╭─ TESTO CITATO

La Santa Lucia nera fu un disastro naturale avvenuto il 13 dicembre 1916, giorno in cui si commemora la festa di Santa Lucia, quando diverse migliaia di soldati morirono a causa di decine di valanghe durante la guerra di montagna nelle Alpi italiane durante la Prima guerra mondiale.[1][2]

Pur non essendo disponibile una stima precisa del numero di vittime, le catastrofiche valanghe del 13 dicembre 1916 sono considerate uno dei più devastanti eventi meteorologici della storia europea. Nonostante la sua portata, il disastro rimase in gran parte sconosciuto, anche per motivi di segretezza militare. Secondo i ricercatori climatici e storici dell'Università di Berna si tratta di una delle peggiori catastrofi meteorologiche in Europa.[3][4]

Sebbene il 13 dicembre 1916 sia caduto di mercoledì, nelle pubblicazioni del mondo anglosassone, il disastro è chiamato "Venerdì bianco" (White Friday) per ragioni sconosciute.

Contesto[modifica | modifica wikitesto]

Gli eserciti dell'Austria-Ungheria e del Regno d'Italia si stavano combattendo aspramente sulle Alpi meridionali durante la Prima guerra mondiale. Tra il 1915 e il 1917, il fronte della guerra di montagna si estendeva dallo Stelvio, al confine con la Svizzera, attraverso l'Ortles e l'Adamello fino al Lago di Garda settentrionale. A est del fiume Adige, il fronte attraversava il Pasubio e proseguiva verso l'altopiano dei Sette Comuni.

Migliaia di soldati di entrambe le parti si trincerarono in posizioni di alta montagna. I soldati erano particolarmente minacciati dalle forze della natura: in alcuni settori del fronte, sono stati uccisi più soldati da valanghe, cadute di massi e incidenti che non dal fuoco nemico. Peraltro, secondo alcuni resoconti, entrambi gli schieramenti spararono deliberatamente proiettili nel manto nevoso indebolito, nel tentativo di seppellire la controparte.

Situazione meteorologica[modifica | modifica wikitesto]

Nell'autunno-inverno del 1916 furono registrate 92 nevicate nell'alta Val di Sole, con la prima precipitazione già a metà settembre e successive temperature rigidissime (sino a -40 °C a Vermiglio).[5]

Nel dicembre 1916, la neve cadde quasi ininterrottamente per nove giorni sulle Alpi meridionali. Questa situazione fu innescata da una circolazione atmosferica "bloccata", il cosiddetto "Modello negativo dell'Atlantico orientale/Russia occidentale" (una dorsale di alta pressione sulla Russia occidentale e un'area di bassa pressione sull'Europa occidentale), il cui modello di circolazione spesso provoca forti precipitazioni nelle Alpi meridionali e temperature insolitamente elevate nella regione mediterranea, innalza anche la temperatura dell'acqua del Mar Mediterraneo; questa è a sua volta la principale fonte di vapore acqueo per le Alpi meridionali. Nell'inverno 1916-1917, la quantità di neve misurata fu da due a tre volte i valori massimi registrati tra il 1931 e il 1960.

╰─
╭─ MATERIALE FORNITO

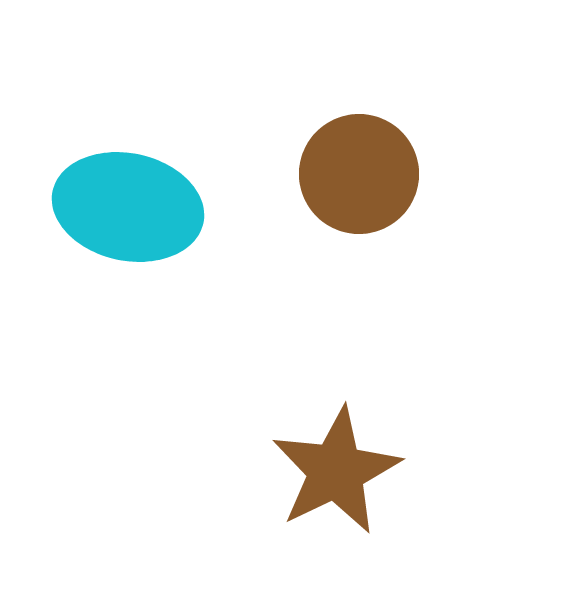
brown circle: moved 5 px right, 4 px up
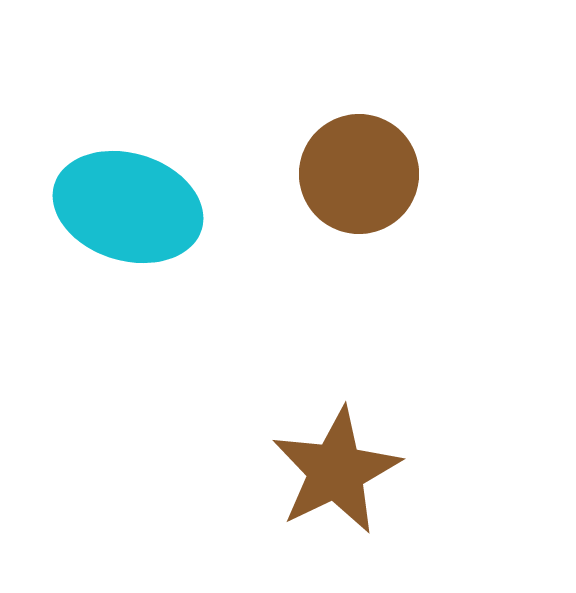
cyan ellipse: rotated 5 degrees clockwise
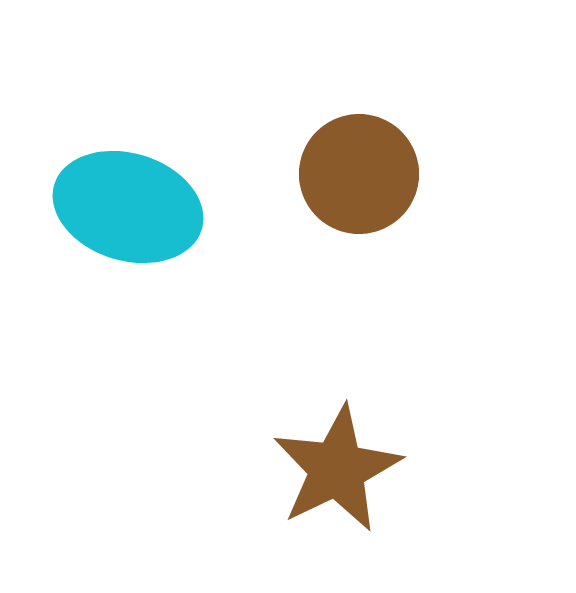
brown star: moved 1 px right, 2 px up
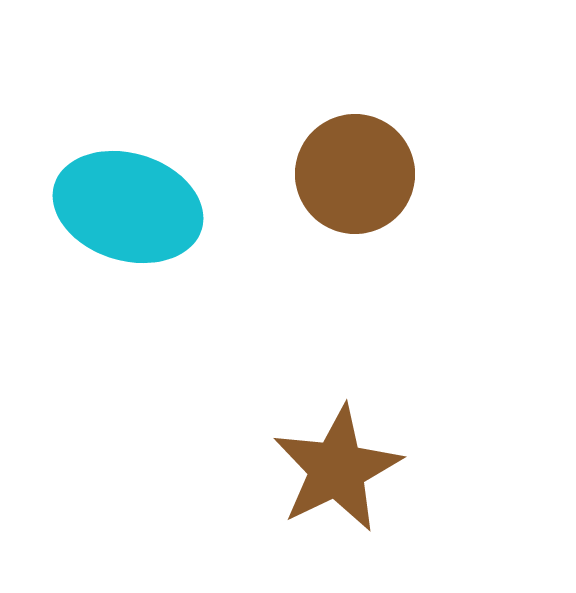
brown circle: moved 4 px left
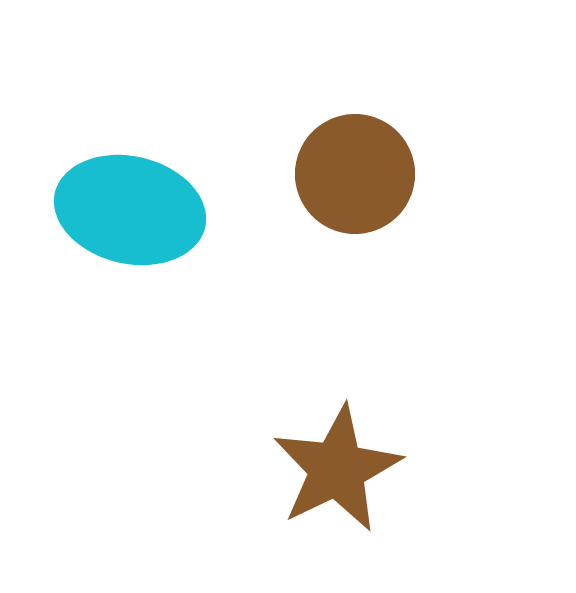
cyan ellipse: moved 2 px right, 3 px down; rotated 4 degrees counterclockwise
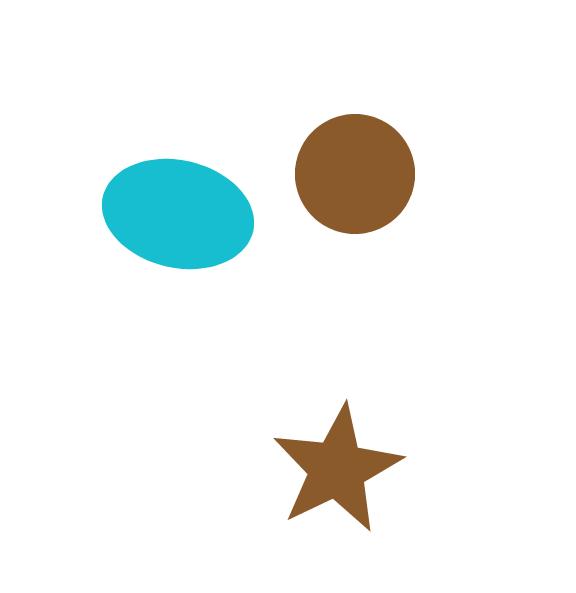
cyan ellipse: moved 48 px right, 4 px down
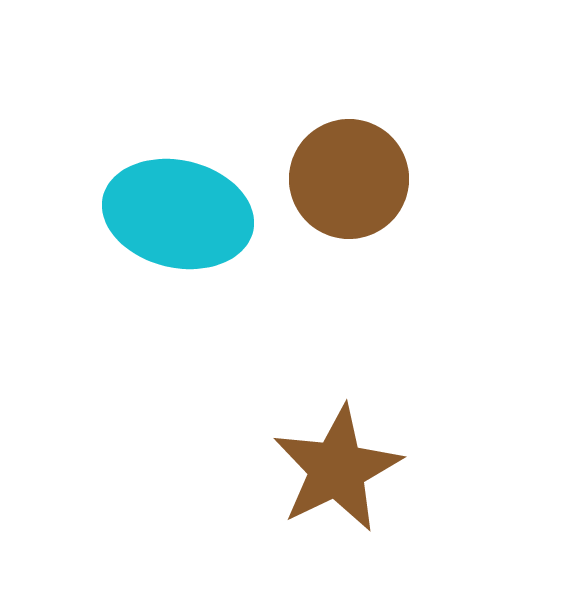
brown circle: moved 6 px left, 5 px down
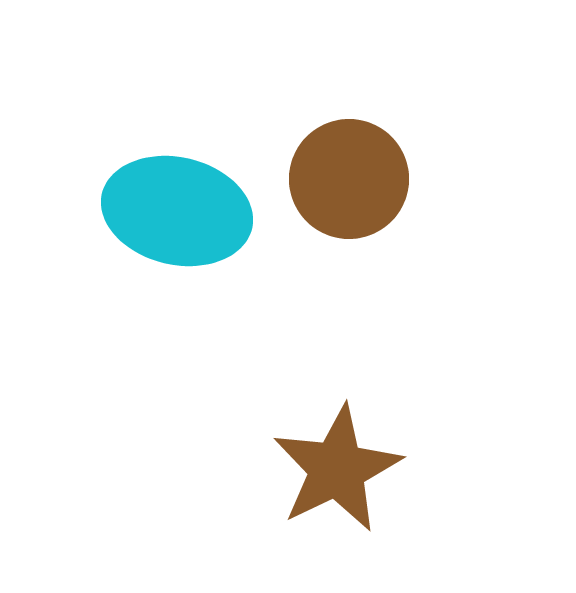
cyan ellipse: moved 1 px left, 3 px up
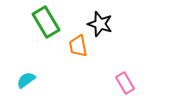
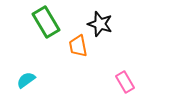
pink rectangle: moved 1 px up
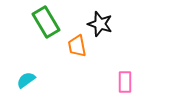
orange trapezoid: moved 1 px left
pink rectangle: rotated 30 degrees clockwise
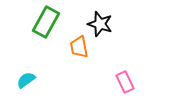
green rectangle: rotated 60 degrees clockwise
orange trapezoid: moved 2 px right, 1 px down
pink rectangle: rotated 25 degrees counterclockwise
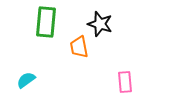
green rectangle: rotated 24 degrees counterclockwise
pink rectangle: rotated 20 degrees clockwise
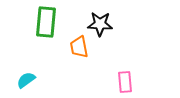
black star: rotated 15 degrees counterclockwise
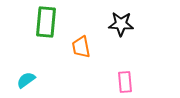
black star: moved 21 px right
orange trapezoid: moved 2 px right
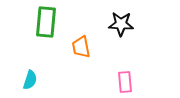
cyan semicircle: moved 4 px right; rotated 144 degrees clockwise
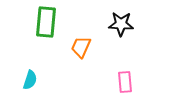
orange trapezoid: rotated 35 degrees clockwise
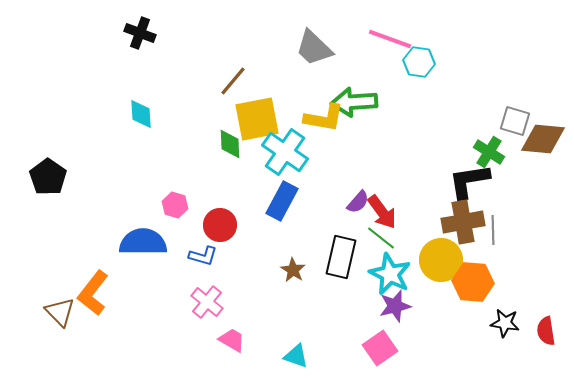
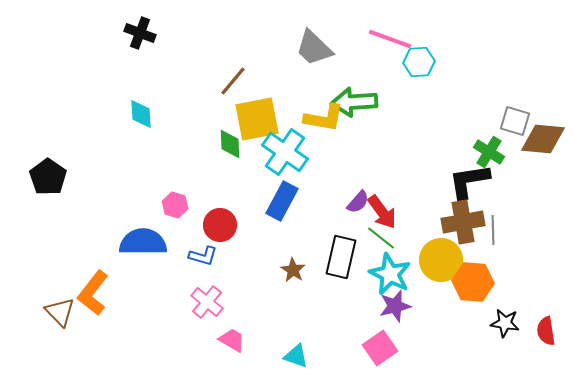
cyan hexagon: rotated 12 degrees counterclockwise
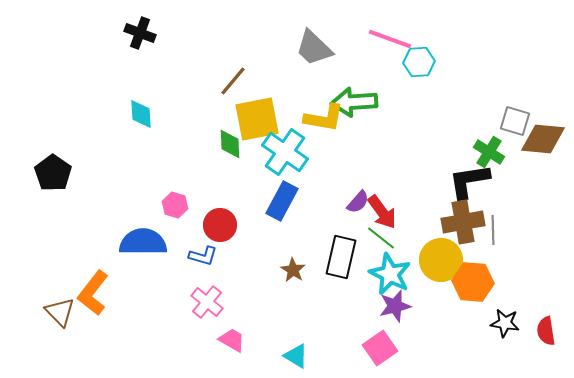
black pentagon: moved 5 px right, 4 px up
cyan triangle: rotated 12 degrees clockwise
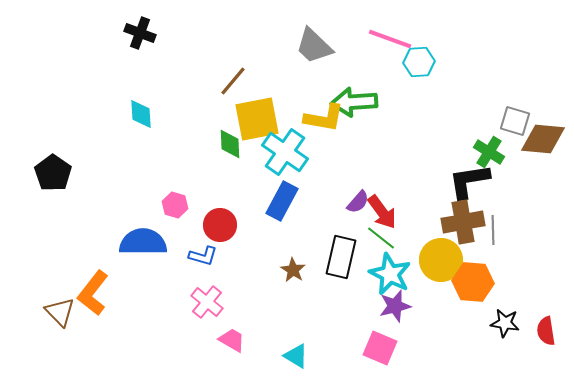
gray trapezoid: moved 2 px up
pink square: rotated 32 degrees counterclockwise
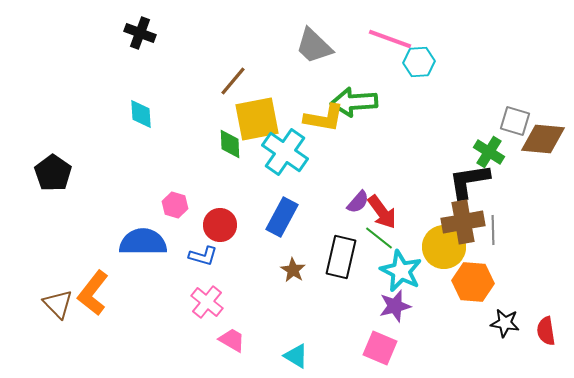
blue rectangle: moved 16 px down
green line: moved 2 px left
yellow circle: moved 3 px right, 13 px up
cyan star: moved 11 px right, 3 px up
brown triangle: moved 2 px left, 8 px up
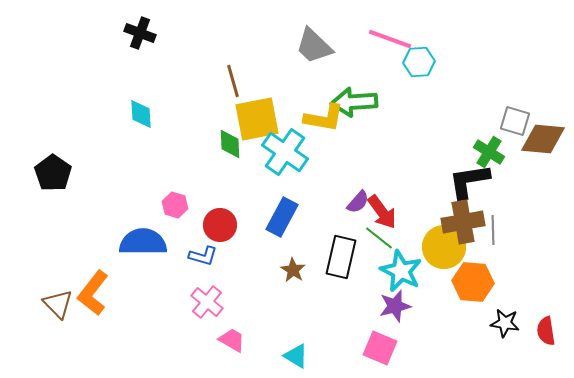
brown line: rotated 56 degrees counterclockwise
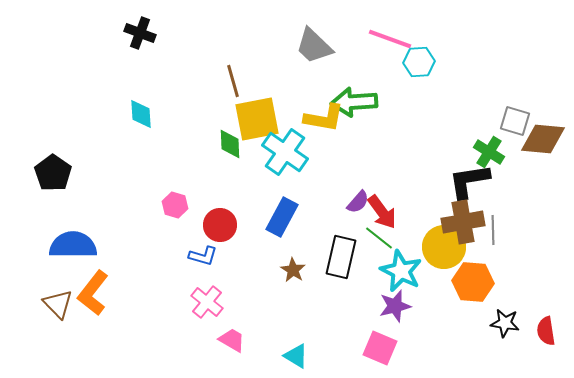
blue semicircle: moved 70 px left, 3 px down
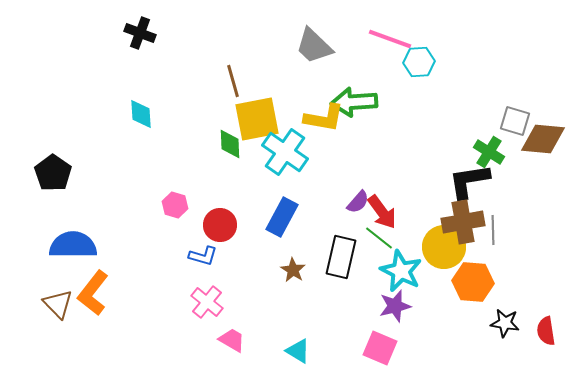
cyan triangle: moved 2 px right, 5 px up
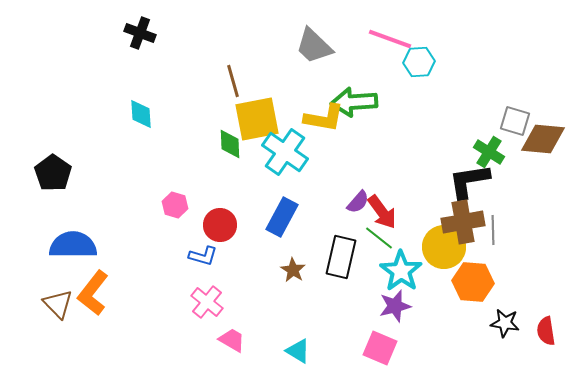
cyan star: rotated 9 degrees clockwise
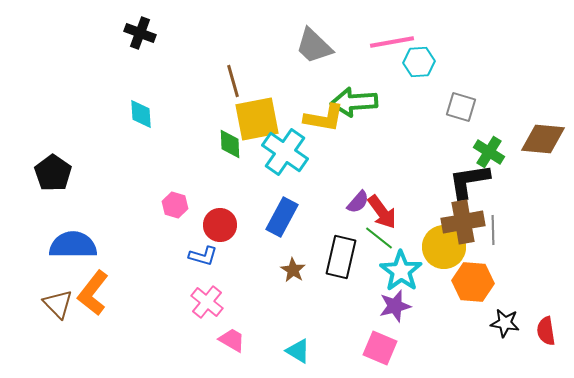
pink line: moved 2 px right, 3 px down; rotated 30 degrees counterclockwise
gray square: moved 54 px left, 14 px up
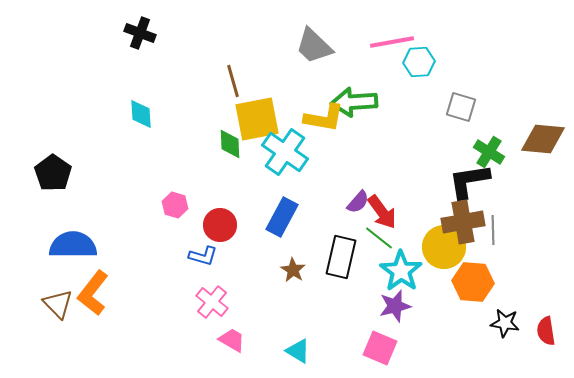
pink cross: moved 5 px right
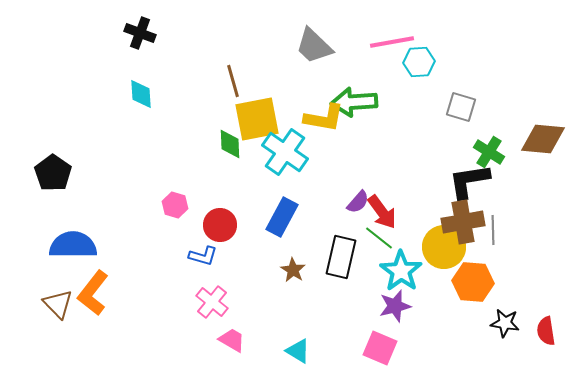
cyan diamond: moved 20 px up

╰─

ATTIVITÀ DA SVOLGERE —
• 1. Secondo il testo sulla Santa Lucia nera, per quanti giorni cadde la neve quasi ininterrottamente sulle Alpi meridionali nel dicembre 1916?
• 2. Prosegui il testo sulla Santa Lucia nera a partire dall'ultima frase riportata.
Le voci costituiscono materiale a sé stante rispetto al testo citato.

RISPOSTE —
• 1. Per nove giorni.

• 2.
Il 13 dicembre 1916, dopo nove giorni di nevicate, il manto nevoso sul fronte di guerra alpino raggiunse un peso critico; nelle ultime 24 ore erano caduti circa due metri di neve già a 1000 m s.l.m.. Un cambiamento del tempo inoltre portò masse d'aria calda e umida dal Mar Mediterraneo alle Alpi meridionali, provocando un rapido innalzamento della quota delle nevicate, causando la caduta della pioggia anche sulle vette delle montagne più alte. Le masse bianche divennero ancora più dense e pesanti. Come conseguenza, si verificarono decine di enormi valanghe in tutta la regione alpina, anche in luoghi precedentemente considerati sicuri.

Intere compagnie di soldati vennero sepolte dalle slavine: secondo le alcune stime, quel giorno caddero sotto le valanghe fino a 5000 soldati. Ad esempio, il primo battaglione del Kaiserschützenregiments Nr. III contò 230 morti quel giorno,[6] mentre sulla Marmolada, montagna più alta delle Dolomiti, una singola valanga portò alla morte tra i 270 e i 332 uomini. A seguito del progressivo riscaldamento globale, lo scioglimento dei ghiacciai ha portato alla luce corpi e reperti bellici.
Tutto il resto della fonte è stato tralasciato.